Detection Methods for CVE-2024-3098
Indicators of Compromise
- Unexpected file creation or modification in application directories
- Anomalous process spawning from Python/LlamaIndex processes
- Unusual network connections originating from AI/LLM application servers
- Error logs indicating evaluation failures or sandbox escapes in exec_utils
Detection Strategies
- Monitor application logs for suspicious input patterns targeting the safe_eval function
- Implement runtime application self-protection (RASP) to detect code injection attempts
- Deploy behavioral analysis to identify anomalous code execution patterns
- Review audit logs for unexpected system calls from LlamaIndex processes
Monitoring Recommendations
- Enable verbose logging for the exec_utils module to capture evaluation attempts
- Set up alerts for file system modifications in restricted directories
- Monitor process trees for unexpected child processes spawned by the application
- Implement network egress monitoring for AI/LLM application servers
How to Mitigate CVE-2024-3098
Immediate Actions Required
- Update the llama_index package to the latest patched version immediately
- Review application code for any direct usage of the safe_eval function
- Implement additional input validation layers before data reaches safe_eval
- Consider temporarily disabling functionality that relies on dynamic code evaluation
Patch Information
The LlamaIndex development team has addressed this vulnerability in a security commit. The fix is available in the GitHub repository commit 5fbcb5a8b9f20f81b791c7fc8849e352613ab475. Organizations should update to a version that includes this commit or later.

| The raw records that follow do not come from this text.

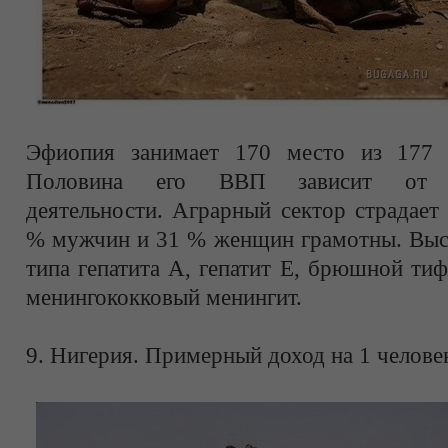
Эфиопия занимает 170 место из 177 
Половина его ВВП зависит от сел
деятельности. Аграрный сектор страдает 
% мужчин и 31 % женщин грамотны. Высо
типа гепатита A, гепатит E, брюшной тиф
менингококковый менингит.
9. Нигерия. Примерный доход на 1 человек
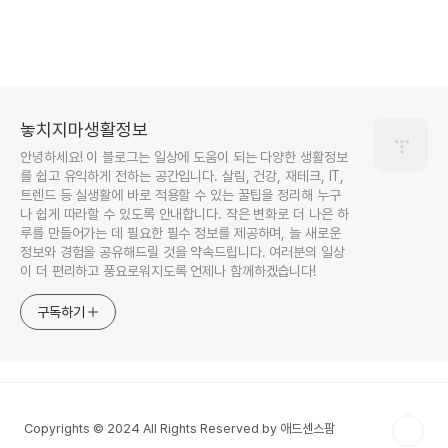
놓치지마생활정보
안녕하세요! 이 블로그는 일상에 도움이 되는 다양한 생활정보
를 쉽고 유익하게 전하는 공간입니다. 살림, 건강, 재테크, IT,
트렌드 등 실생활에 바로 적용할 수 있는 꿀팁을 정리해 누구
나 쉽게 따라할 수 있도록 안내합니다. 작은 변화로 더 나은 하
루를 만들어가는 데 필요한 필수 정보를 제공하며, 늘 새로운
정보와 경험을 공유해드릴 것을 약속드립니다. 여러분의 일상
이 더 편리하고 풍요로워지도록 언제나 함께하겠습니다!
구독하기
Copyrights © 2024 All Rights Reserved by 애드센스팜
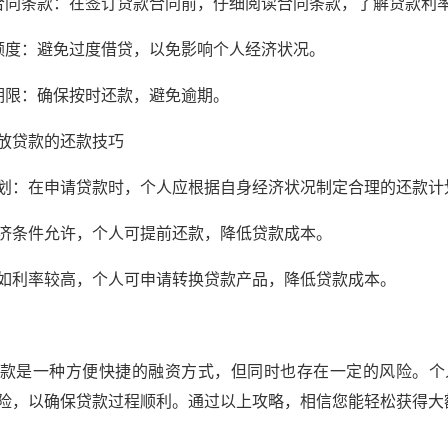
合同条款：在签订贷款合同前，仔细阅读合同条款，了解贷款利
额度：避免过度借贷，以免影响个人经济状况。
期限：确保按时还款，避免逾期。
放贷款的还款技巧
划：在申请贷款时，个人应根据自身经济状况制定合理的还款计
济条件允许，个人可提前还款，降低贷款成本。
如利率较高，个人可申请转换贷款产品，降低贷款成本。
款是一种方便快捷的融资方式，但同时也存在一定的风险。个
险，以确保贷款过程顺利。通过以上攻略，相信您能轻松获得大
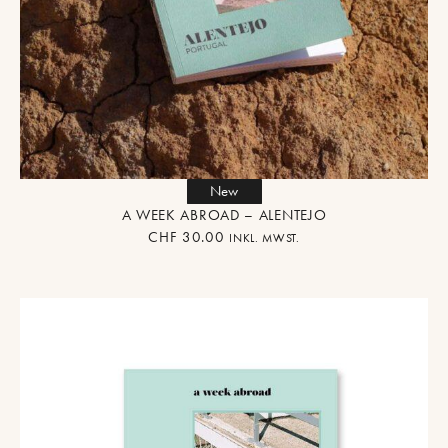
New
A WEEK ABROAD – ALENTEJO
CHF
30.00
INKL. MWST.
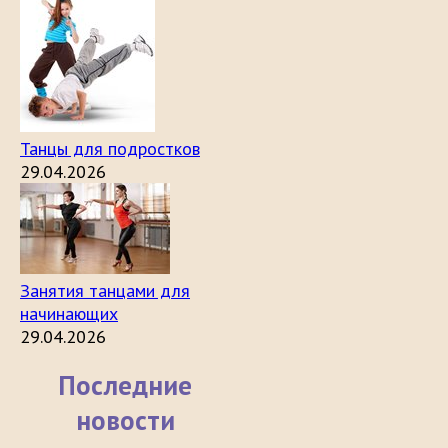
Танцы для подростков
29.04.2026
Занятия танцами для
начинающих
29.04.2026
Последние
новости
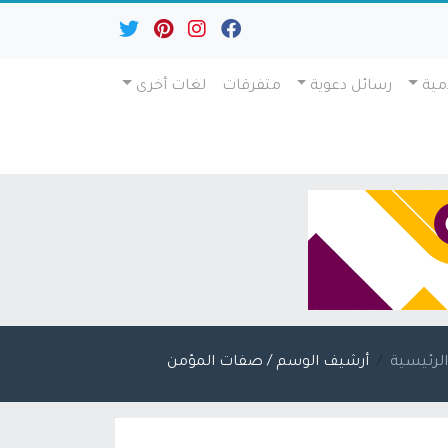
مية
رسائل دعوية
متفرقات
لغات أخرى
لرئيسية
أرشيف الوسم / صفات المؤمن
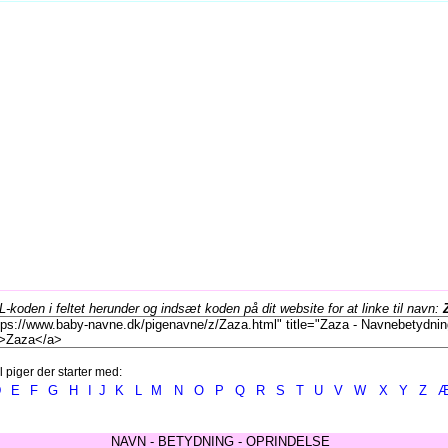
koden i feltet herunder og indsæt koden på dit website for at linke til navn:
l piger der starter med:
D
E
F
G
H
I
J
K
L
M
N
O
P
Q
R
S
T
U
V
W
X
Y
Z
NAVN - BETYDNING - OPRINDELSE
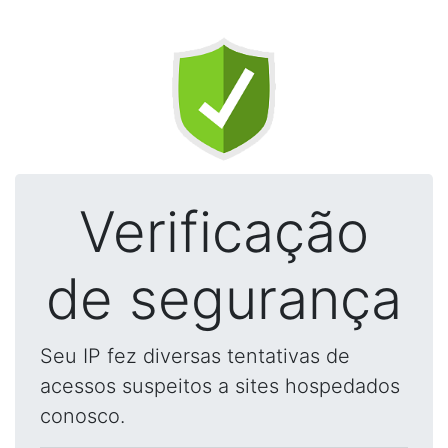
Verificação
de segurança
Seu IP fez diversas tentativas de
acessos suspeitos a sites hospedados
conosco.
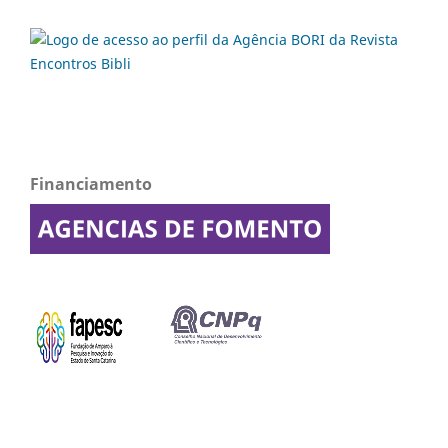
Financiamento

For detailed information about the vulnerability discovery and technical analysis, refer to the Huntr Bounty Report.
Workarounds
- Implement strict input sanitization before any data reaches the safe_eval function
- Deploy the application in a sandboxed or containerized environment with restricted permissions
- Use allowlisting for permitted operations rather than blocklisting dangerous functions
- Consider removing or replacing functionality that depends on dynamic code evaluation with safer alternatives
# Update llama_index to the latest patched version
pip install --upgrade llama_index
# Verify the installed version includes the security fix
pip show llama_index
# For production environments, pin to a known secure version
pip install llama_index>=0.10.0
Disclaimer: This content was generated using AI. While we strive for accuracy, please verify critical information with official sources.